▼

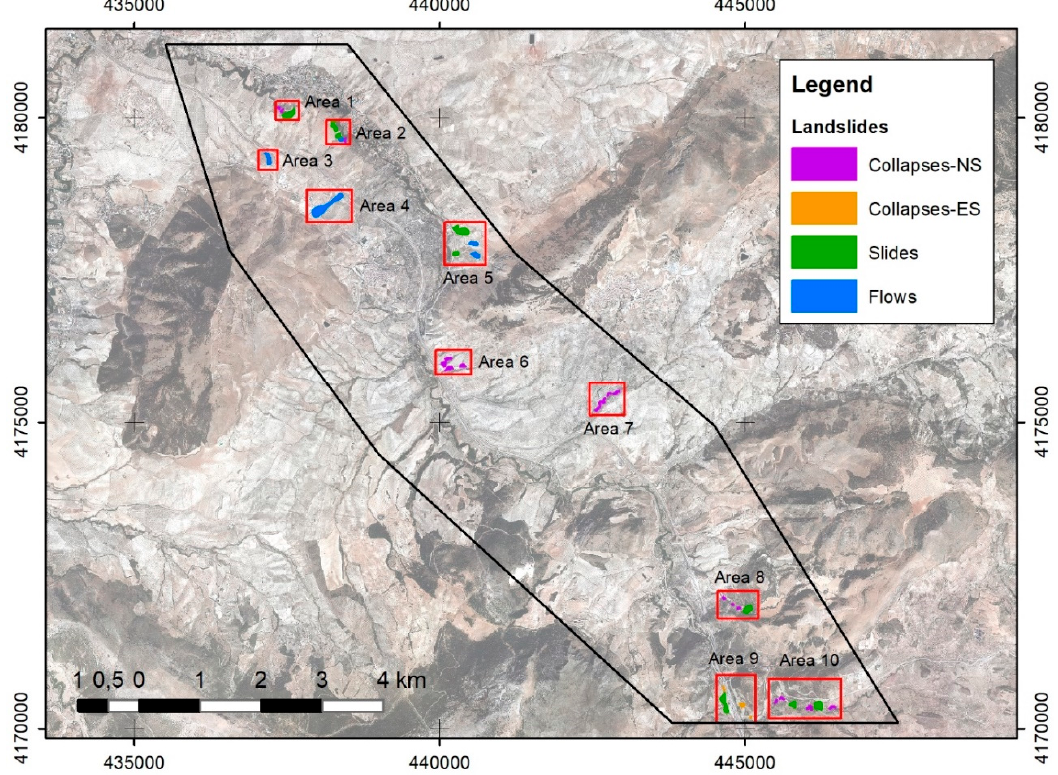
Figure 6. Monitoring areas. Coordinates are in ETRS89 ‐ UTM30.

▲
▼

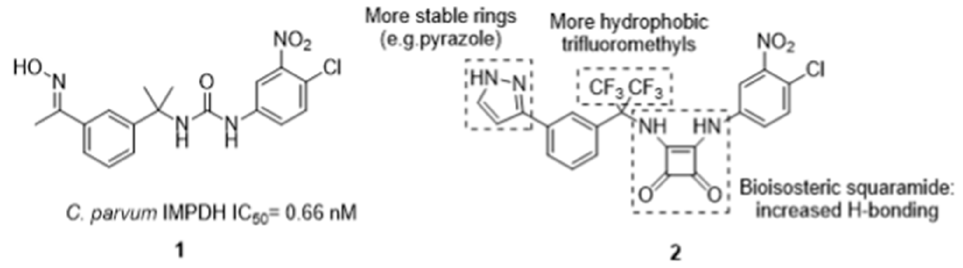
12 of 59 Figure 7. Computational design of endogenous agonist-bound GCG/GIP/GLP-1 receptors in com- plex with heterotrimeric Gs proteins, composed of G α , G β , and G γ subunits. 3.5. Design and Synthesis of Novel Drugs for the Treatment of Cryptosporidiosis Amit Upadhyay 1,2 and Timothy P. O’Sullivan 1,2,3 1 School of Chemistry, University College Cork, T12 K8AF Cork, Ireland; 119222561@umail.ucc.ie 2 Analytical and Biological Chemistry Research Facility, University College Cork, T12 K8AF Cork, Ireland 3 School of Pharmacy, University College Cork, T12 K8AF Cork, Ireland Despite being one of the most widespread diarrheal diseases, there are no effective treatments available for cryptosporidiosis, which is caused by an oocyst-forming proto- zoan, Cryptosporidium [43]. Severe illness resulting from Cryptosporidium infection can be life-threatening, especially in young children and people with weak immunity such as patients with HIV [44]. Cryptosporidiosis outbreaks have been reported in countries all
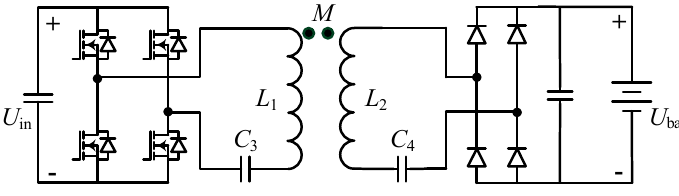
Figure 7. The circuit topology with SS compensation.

▲
▼

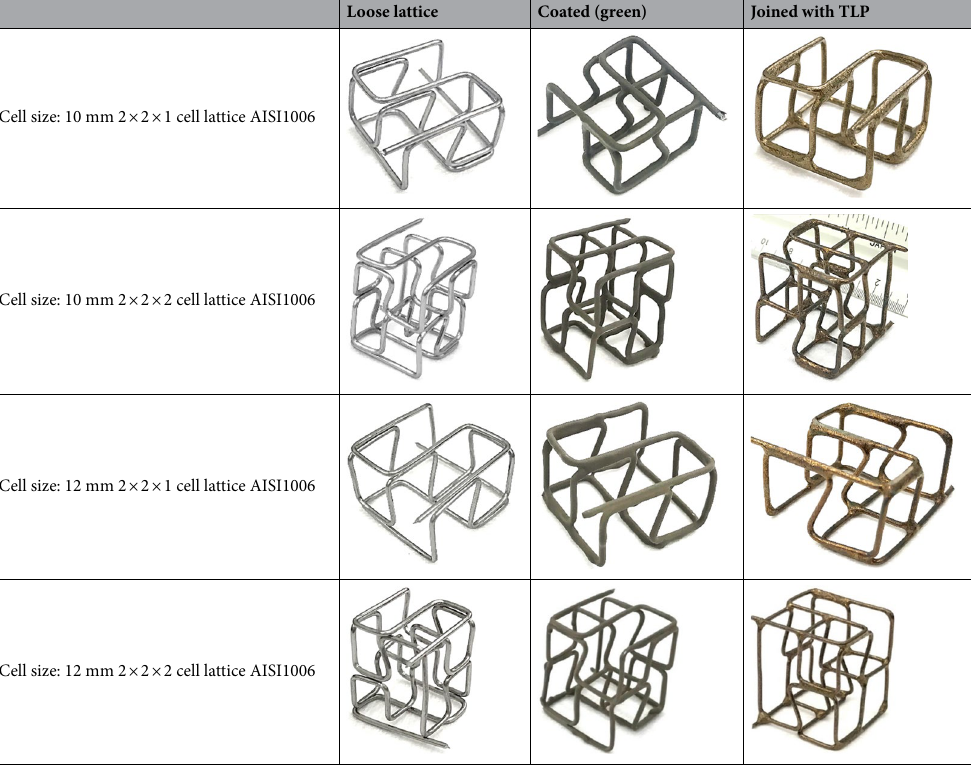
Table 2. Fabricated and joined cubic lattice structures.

▲

Directions: The answer should consist of all lines from the records above that hold the word "Figure".

Answer to this exercise:
Figure 6. Monitoring areas. Coordinates are in ETRS89 ‐ UTM30.
12 of 59 Figure 7. Computational design of endogenous agonist-bound GCG/GIP/GLP-1 receptors in com- plex with heterotrimeric Gs proteins, composed of G α , G β , and G γ subunits. 3.5. Design and Synthesis of Novel Drugs for the Treatment of Cryptosporidiosis Amit Upadhyay 1,2 and Timothy P. O’Sullivan 1,2,3 1 School of Chemistry, University College Cork, T12 K8AF Cork, Ireland; 119222561@umail.ucc.ie 2 Analytical and Biological Chemistry Research Facility, University College Cork, T12 K8AF Cork, Ireland 3 School of Pharmacy, University College Cork, T12 K8AF Cork, Ireland Despite being one of the most widespread diarrheal diseases, there are no effective treatments available for cryptosporidiosis, which is caused by an oocyst-forming proto- zoan, Cryptosporidium [43]. Severe illness resulting from Cryptosporidium infection can be life-threatening, especially in young children and people with weak immunity such as patients with HIV [44]. Cryptosporidiosis outbreaks have been reported in countries all
Figure 7. The circuit topology with SS compensation.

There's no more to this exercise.